The political naiveté of the tea party that has been criticized by frustrated Republicans and Democrats alike is unabashedly echoed by other tea party candidates.

Milton Wolf, a radiologist and tea party activist, recently announced that he will challenge incumbent Sen. Pat Roberts, R-Kansas, in next year's primary. Wolf emphasized to CBS News that he is a doctor and not a politician - he does not think his positions through in terms of what is tactically strategic.

Wolf, who claims to be a distant cousin of President Obama, plans to differentiate himself from Roberts, by focusing on Roberts' voting record.
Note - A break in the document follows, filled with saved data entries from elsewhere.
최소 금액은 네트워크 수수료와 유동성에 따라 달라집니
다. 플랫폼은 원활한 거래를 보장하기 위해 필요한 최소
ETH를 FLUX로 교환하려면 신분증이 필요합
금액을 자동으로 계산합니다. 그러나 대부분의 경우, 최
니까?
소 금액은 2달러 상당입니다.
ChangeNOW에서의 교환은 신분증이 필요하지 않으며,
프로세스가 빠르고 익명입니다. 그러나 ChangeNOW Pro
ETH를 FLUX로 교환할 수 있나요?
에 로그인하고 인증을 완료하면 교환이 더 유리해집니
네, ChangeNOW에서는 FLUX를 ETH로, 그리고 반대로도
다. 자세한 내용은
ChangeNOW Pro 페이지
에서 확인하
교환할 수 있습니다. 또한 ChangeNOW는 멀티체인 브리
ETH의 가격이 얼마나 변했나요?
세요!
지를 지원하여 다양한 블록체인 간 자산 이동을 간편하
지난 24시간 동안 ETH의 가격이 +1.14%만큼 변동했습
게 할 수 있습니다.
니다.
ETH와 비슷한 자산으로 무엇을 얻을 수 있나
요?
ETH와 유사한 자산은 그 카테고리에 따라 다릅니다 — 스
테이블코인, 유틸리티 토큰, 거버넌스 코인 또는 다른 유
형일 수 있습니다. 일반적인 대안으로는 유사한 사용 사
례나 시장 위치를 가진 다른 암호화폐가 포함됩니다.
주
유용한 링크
Roberts most recently voted against the Senate bill to end the government shutdown and was deemed the fifth most conservative senator in 2013 by the conservative group, Heritage Action. Wolf believes that the shutdown did not go far enough.

"We have a shutdown that shut down 17 percent of the federal government. We sent non-essential employees home. We learned for example that the EPA declared that 96 percent of employees are non-essential. We should have sent those non-essential employees home $17 trillion dollars ago," he told CBS News.

While candidates such as McDaniel, Bevin and Wolf think the shutdown will propel them to victory, some wonder whether it will widen the opportunity gap for Democrats in solidly Republican states in 2014 races.

Brian Eppstein, a Fort Worth-based lobbyist and Republican political strategist, notes that ultimately it will come down to two issues: "I don't think voters will look back and think about systemic debate, I think they will look back and when they think about the issues, they are going to think about, 'do I like or dislike the Affordable Care Act' and 'do I agree or disagree that the federal government is too large?'"

Jennifer Duffy, a senior editor for The Cook Political Report, told CBS News that it is just too soon to tell how voters will feel about tea party candidates.

"Does their membership follow them? If the answer is yes, then they could give some of these candidates a raise," Duffy told CBS News. "The most viable primary candidate right now is Bevin against McConnell and he was up before the shutdown. He's got money. Which is the first major hurdle."

"But it's possible. Are they viable general election candidates?  I mean, look where these states are. They're very red states but I think that Democrats learned over the last two cycles that if they can recruit a decent candidate, they can be competitive."